Nigeria, for example—who lost to the United States the other evening and looked, quite frankly, hapless—would, one suspects, still rather be in their shoes, with Bosnia and Iran to face, than the Black Stars.
Regardless of their attacking intent and burgeoning midfield ranks, regardless of how many they can put past the Republic of Korea, Ghana still need to oust two out of Germany, Portugal and the United States to escape the group.
It looks like being an insurmountable challenge and the majority of third- or fourth-seed sides would have already given up the ghost having been pooled among such testing competition.
But not Ghana.
The Black Stars have the talent and the European experience to be quietly confident about their chances of causing an upset or two. They can boast two Champions League winners, as well as players who have enjoyed careers somewhere near the summit of the continental game.
Secondly, and perhaps most importantly, they have the pedigree.

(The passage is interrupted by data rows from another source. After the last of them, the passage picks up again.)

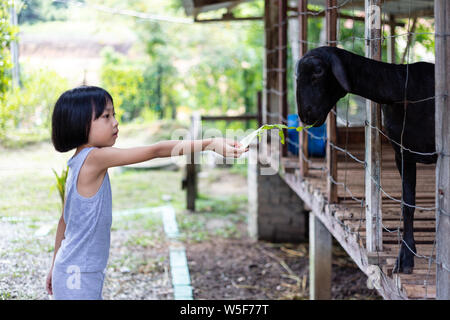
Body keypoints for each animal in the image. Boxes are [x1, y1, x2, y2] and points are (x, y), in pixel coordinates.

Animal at [296, 46, 436, 274]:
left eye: (318, 71)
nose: (305, 115)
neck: (402, 88)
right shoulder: (402, 154)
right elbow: (407, 205)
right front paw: (405, 258)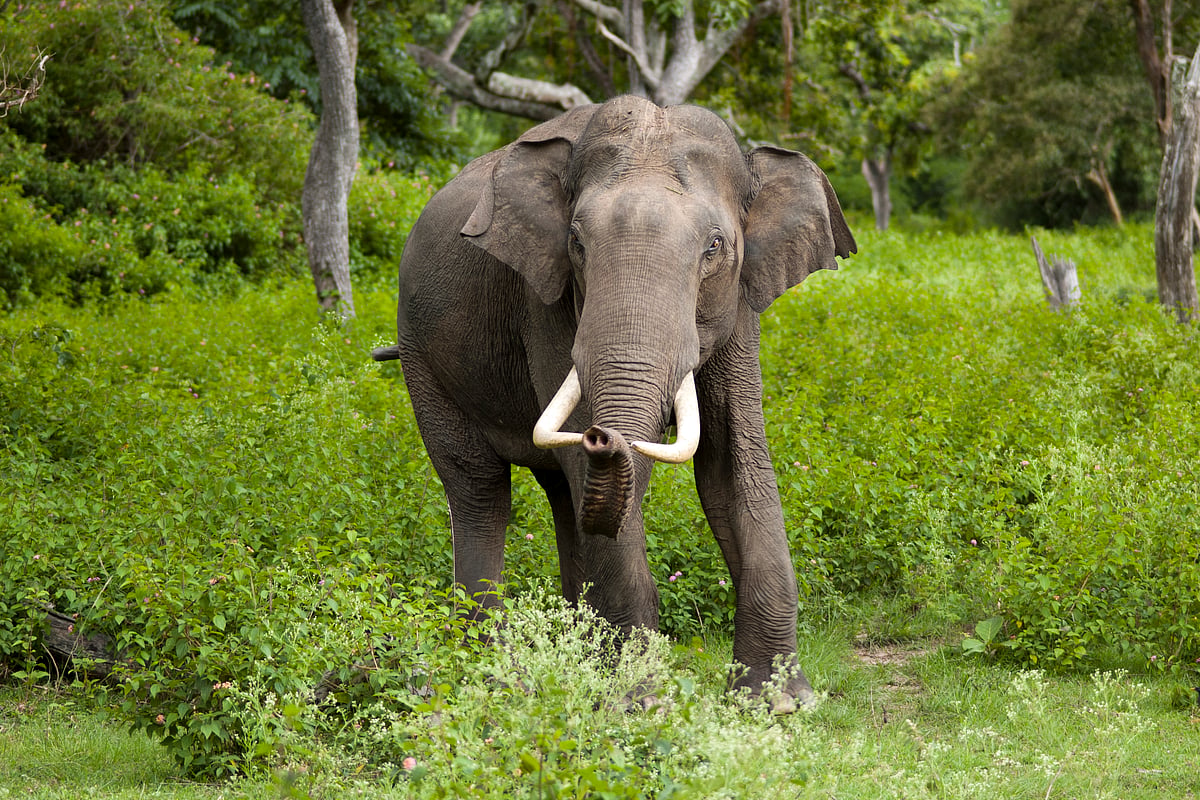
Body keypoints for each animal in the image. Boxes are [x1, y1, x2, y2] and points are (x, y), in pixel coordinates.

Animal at [373, 95, 855, 709]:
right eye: (577, 243)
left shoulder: (741, 303)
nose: (604, 436)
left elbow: (731, 466)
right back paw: (494, 671)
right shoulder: (546, 301)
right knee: (479, 488)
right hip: (421, 355)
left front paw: (779, 702)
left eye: (715, 247)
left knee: (562, 495)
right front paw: (639, 702)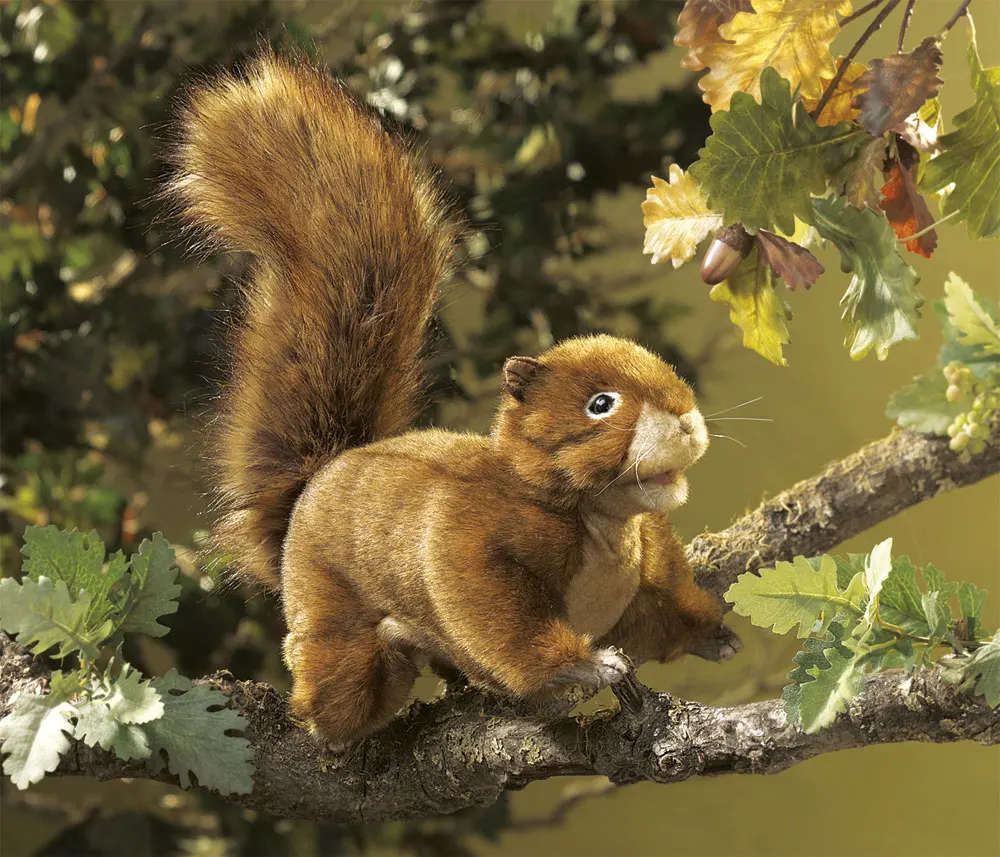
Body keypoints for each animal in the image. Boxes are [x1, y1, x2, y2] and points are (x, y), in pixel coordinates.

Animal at [168, 52, 741, 746]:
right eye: (599, 404)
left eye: (665, 366)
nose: (685, 420)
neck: (605, 524)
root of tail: (315, 480)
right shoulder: (474, 537)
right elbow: (496, 618)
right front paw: (582, 667)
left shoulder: (650, 568)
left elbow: (663, 616)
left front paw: (714, 635)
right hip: (327, 609)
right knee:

In their two World Cup appearances to date, Ghana have been drawn in tough groups (admittedly not as hard as this one) and emerged unscathed. They have never been eliminated in the first round and possess, in Gyan, a player who has made a habit of dragging his side through seemingly impossible World Cup challenges.
Seven of the squads who made it to the last eight four years ago are still present this time around.
I certainly wouldn’t be brave enough to bet against them creating a little more magic in Brazil.